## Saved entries
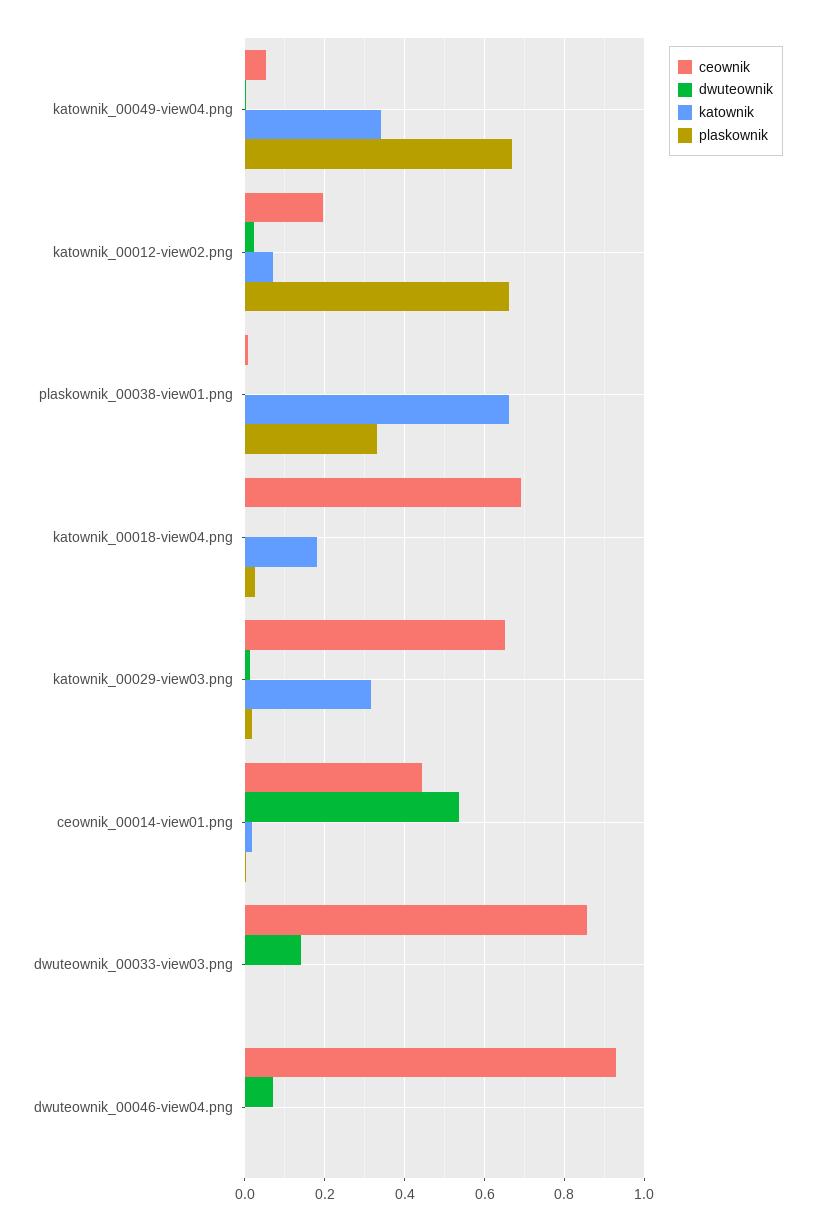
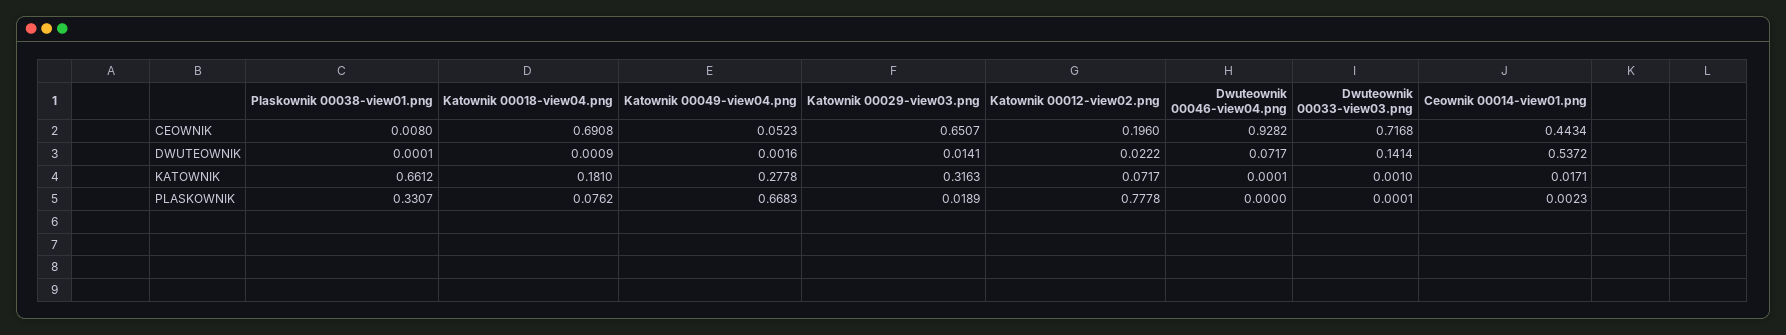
katownik, katownik_00049-view04.png: 0.34 -> 0.2778
plaskownik, katownik_00012-view02.png: 0.66 -> 0.7778
plaskownik, katownik_00018-view04.png: 0.02 -> 0.0762
ceownik, dwuteownik_00033-view03.png: 0.86 -> 0.7168

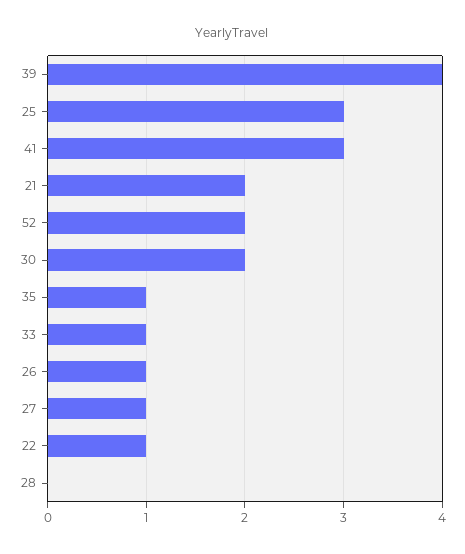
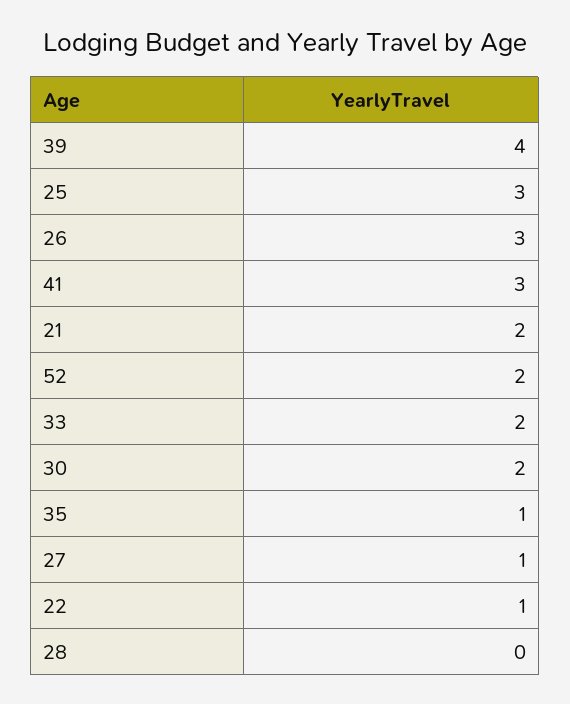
33: 1 -> 2
26: 1 -> 3

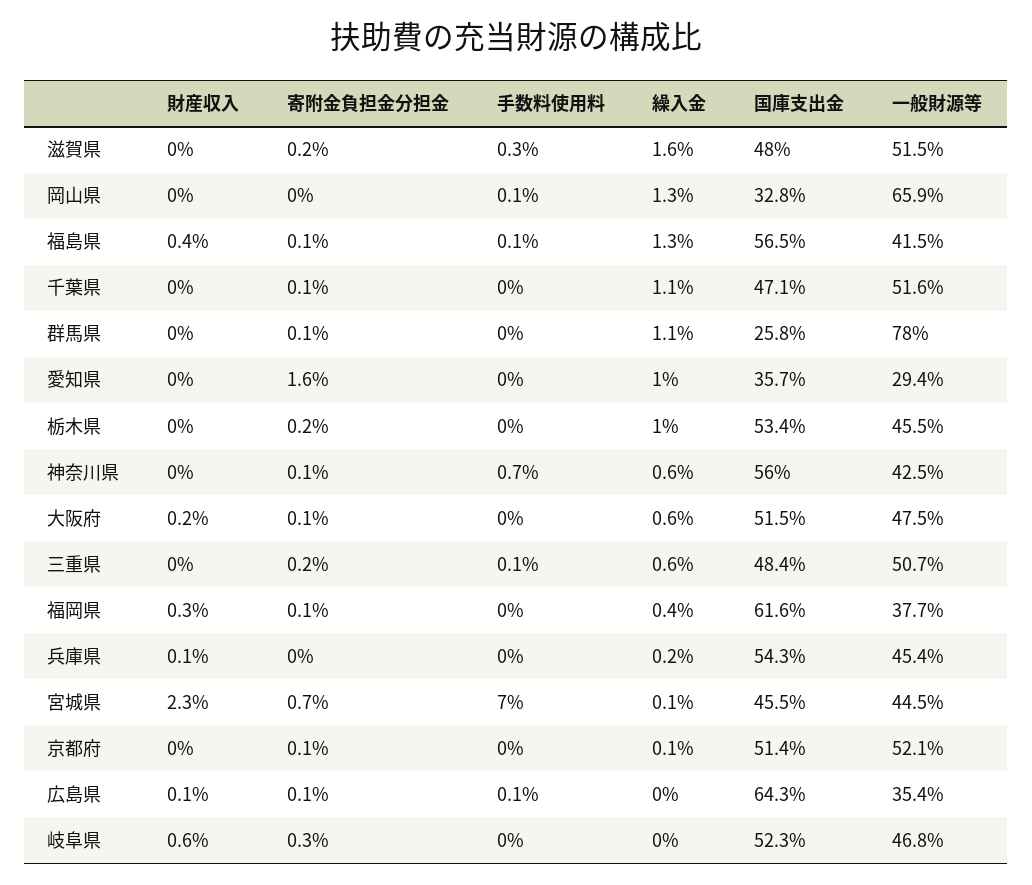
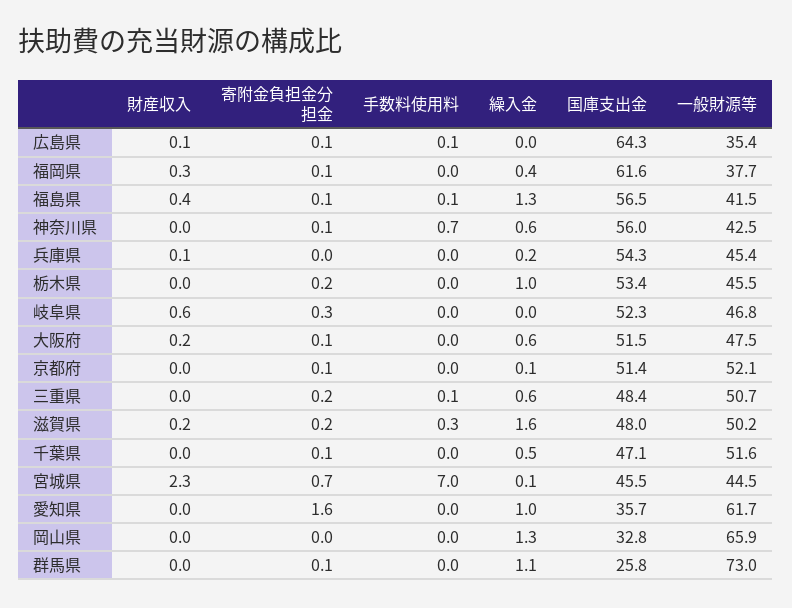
財産収入, 滋賀県: 0 -> 0.2
一般財源等, 滋賀県: 51.5 -> 50.2
手数料使用料, 岡山県: 0.1 -> 0
繰入金, 千葉県: 1.1 -> 0.5
一般財源等, 群馬県: 78 -> 73
一般財源等, 愛知県: 29.4 -> 61.7

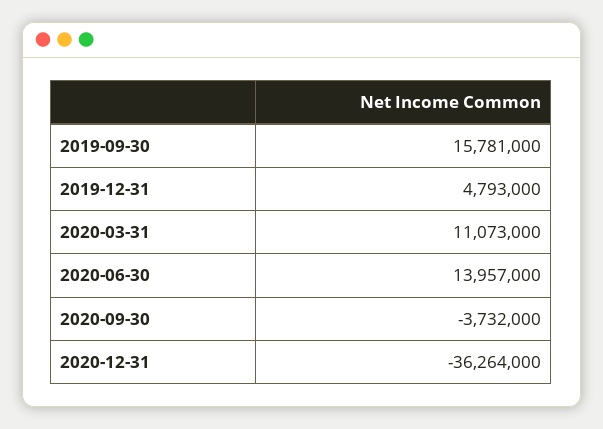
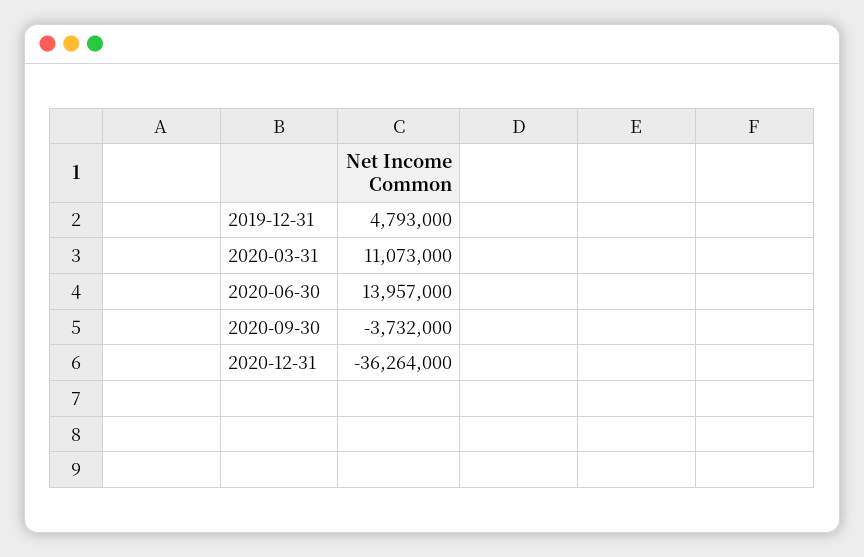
2019-09-30: 15781000 -> none

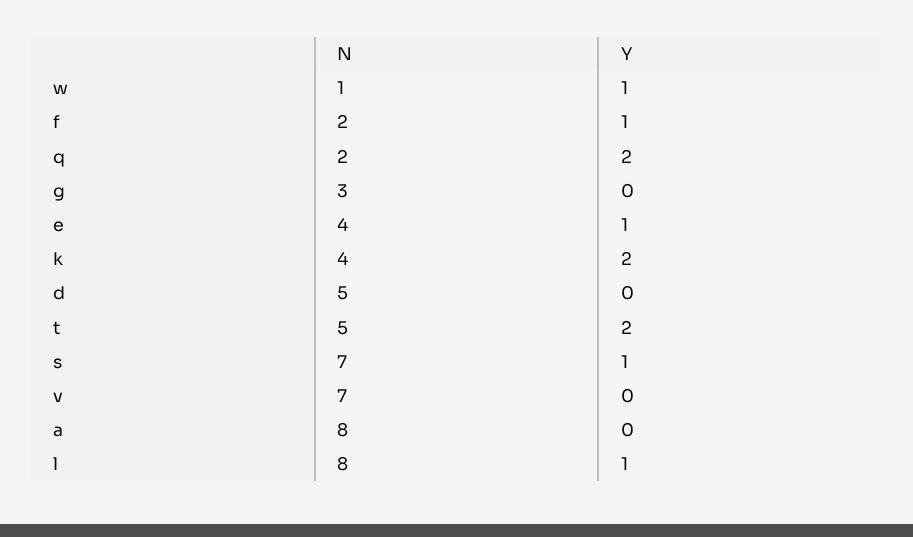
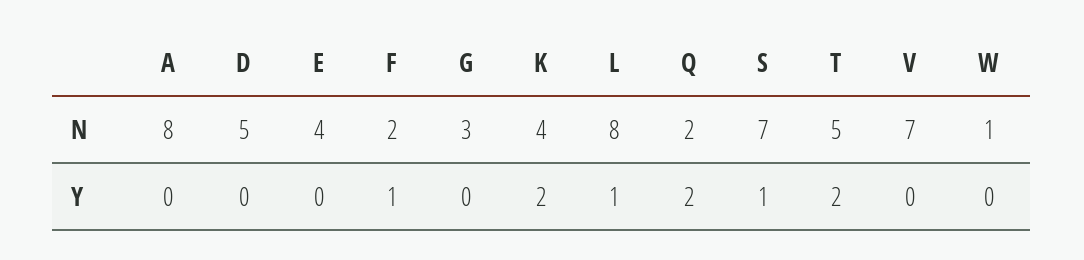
Y, w: 1 -> 0
Y, e: 1 -> 0

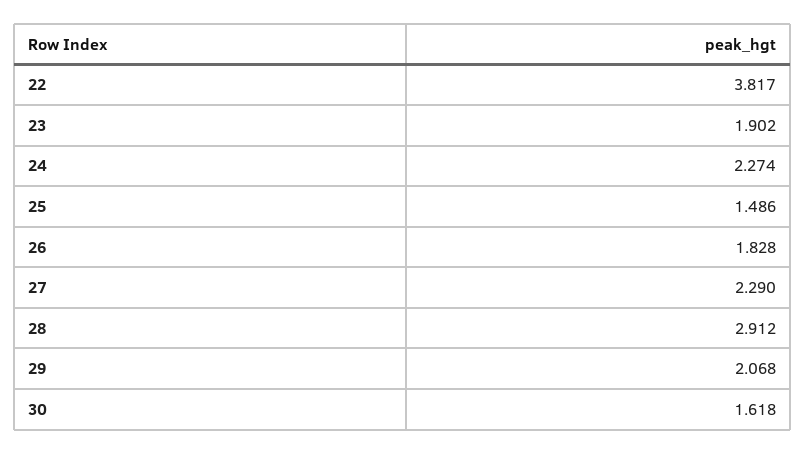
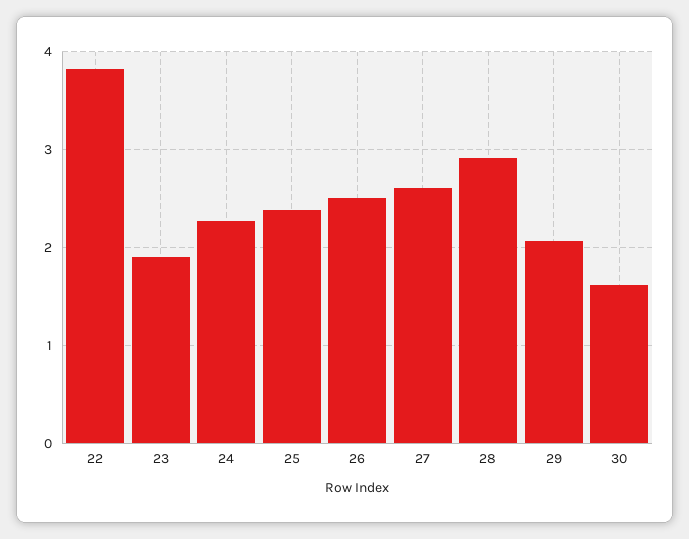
25: 1.486 -> 2.4
26: 1.828 -> 2.5
27: 2.29 -> 2.6

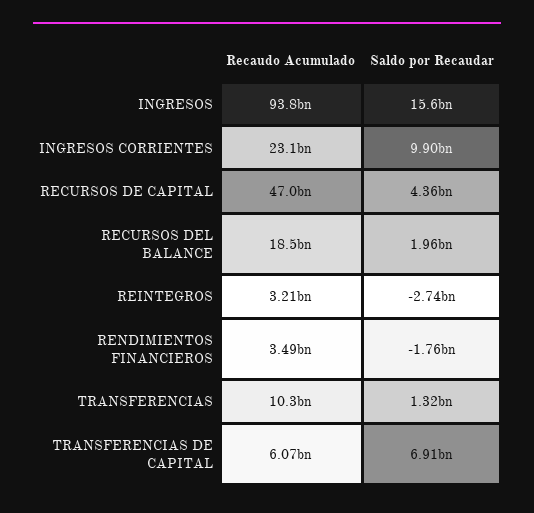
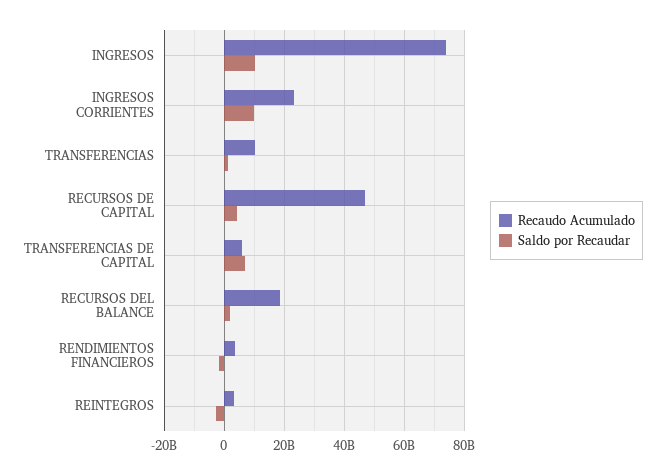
Recaudo Acumulado, INGRESOS: 93800000000 -> 74000000000
Saldo por Recaudar, INGRESOS: 15600000000 -> 10000000000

## What to do
Return every line of the data above in which "INGRESOS" appears.

## Your solution
Recaudo Acumulado, INGRESOS: 93800000000 -> 74000000000
Saldo por Recaudar, INGRESOS: 15600000000 -> 10000000000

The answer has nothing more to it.